L’Eglise catholique philippine a également mis en place des programmes de réhabilitation pour les toxicomanes. Le pape François vient d’ailleurs d’apporter son soutien au projet lancé par le cardinal Antonio Luis Tagle, archevêque de Manille, en collaboration avec les autorités locales et mêlant accompagnement spirituel, mais aussi sports et arts. Jusqu’ici, 132 anciens toxicomanes ont pu en bénéficier.
Parmi les plus critiques de l’action de Rodrigo Duterte, Mgr. Socrates Villegas, à qui d’autres reprochent une opposition systématique, sera remplacé à la tête de la conférence des évêques philippins le mois prochain par Mgr. Romulo Valles, décrit à l’inverse comme « un ami » du président. Or pour la première fois, l’archevêque de Davao, ville dont Rodrigo Duterte fut longtemps le maire, a explicitement interpellé l’administration au sujet des accusations d’exactions, rapporte le site d’informations SunStar : « Le gouvernement doit répondre de ces accusations », a déclaré début octobre Mgr. Romulo Valles, promettant d’aborder le sujet avec le chef d’Etat.
Les principales organisations évangéliques critiquent à leur tour la politique antidrogue
En plus de l’Eglise catholique, dernièrement les deux principales organisations évangéliques – le Conseil Philippin pour les Eglises Evangéliques et le mouvement Philippines for Jesus – ont à leur tour émis des réserves sur l’action présidentielle, après avoir ouvertement soutenu Rodrigo Duterte durant sa campagne électorale en 2016. « Personne n’a le droit de prendre la vie de quelqu’un d’autre », a réaffirmé Frère Eddie Villanueva, fondateur du mouvement Philippines for Jesus qui revendique plus de cinq millions de membres.
Le 12 septembre, jour de commémoration de la proclamation de la loi martiale par le défunt dictateur Ferdinand Marcos en 1972, des milliers de Philippins étaient déjà descendus dans les rues de la capitale, cette fois-ci à l’appel de diverses franges de l’opposition, pour protester contre les tueries extrajudiciaires de l’actuelle guerre antidrogue. Après avoir longtemps menacé d’avoir lui-même recours à la loi martiale dans le cadre de sa lutte contre le narcotrafic, Rodrigo Duterte a finalement proclamé la mesure d’urgence le 23 mai dernier, dans la foulée de l’attaque de la ville de Marawi par des alliés de Daesh. Prolongée jusqu’à la fin de l’année en théorie par le Congrès philippin, la loi martiale reste pour l’heure en vigueur malgré la fin de la bataille de Marawi, le 23 octobre dernier.

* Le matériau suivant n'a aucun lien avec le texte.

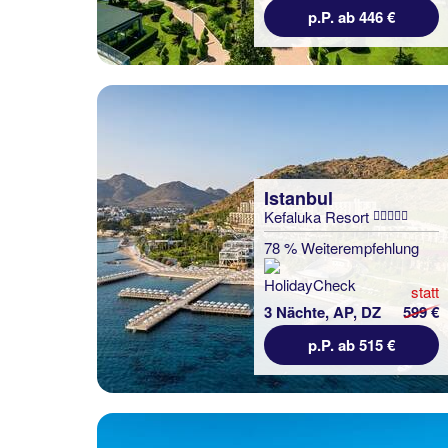
p.P. ab 446 €
Istanbul
Kefaluka Resort
78 % Weiterempfehlung
statt
3 Nächte, AP, DZ
599 €
p.P. ab 515 €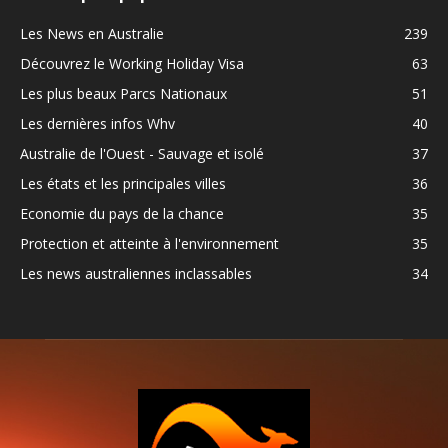
Les News en Australie
239
Découvrez le Working Holiday Visa
63
Les plus beaux Parcs Nationaux
51
Les dernières infos Whv
40
Australie de l'Ouest - Sauvage et isolé
37
Les états et les principales villes
36
Economie du pays de la chance
35
Protection et atteinte à l'environnement
35
Les news australiennes inclassables
34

Une baisse (relative) de la popularité du président Duterte
Le climat semble avoir quelque peu évolué depuis la mort cet été de plusieurs adolescents, victimes de bavures policières. Les derniers sondages révèlent une légère baisse de la cote de popularité présidentielle, qui se maintient néanmoins au-dessus des 70%.
Début 2016, la campagne antidrogue avait déjà été suspendue deux mois durant, après l’enlèvement et le meurtre d’un homme d’affaires sud-coréen au sein même du quartier général national de la police. Le 10 octobre, Rodrigo Duterte a ordonné que seule l’agence gouvernementale des stupéfiants serait désormais habilitée pour la conduite des opérations, destituant de fait la police.
Plus d’un an après l’arrivée au pouvoir de Rodrigo Duterte, les médias locaux et les ONG de défense de l’Homme estiment que la guerre antidrogue a tué près de 12 000 personnes. De son côté, la police philippine admet seulement la mort de 3 900 individus durant des opérations « légitimes ». Tous les autres cas sont systématiquement classés dans la catégorie « des meurtres non élucidés ».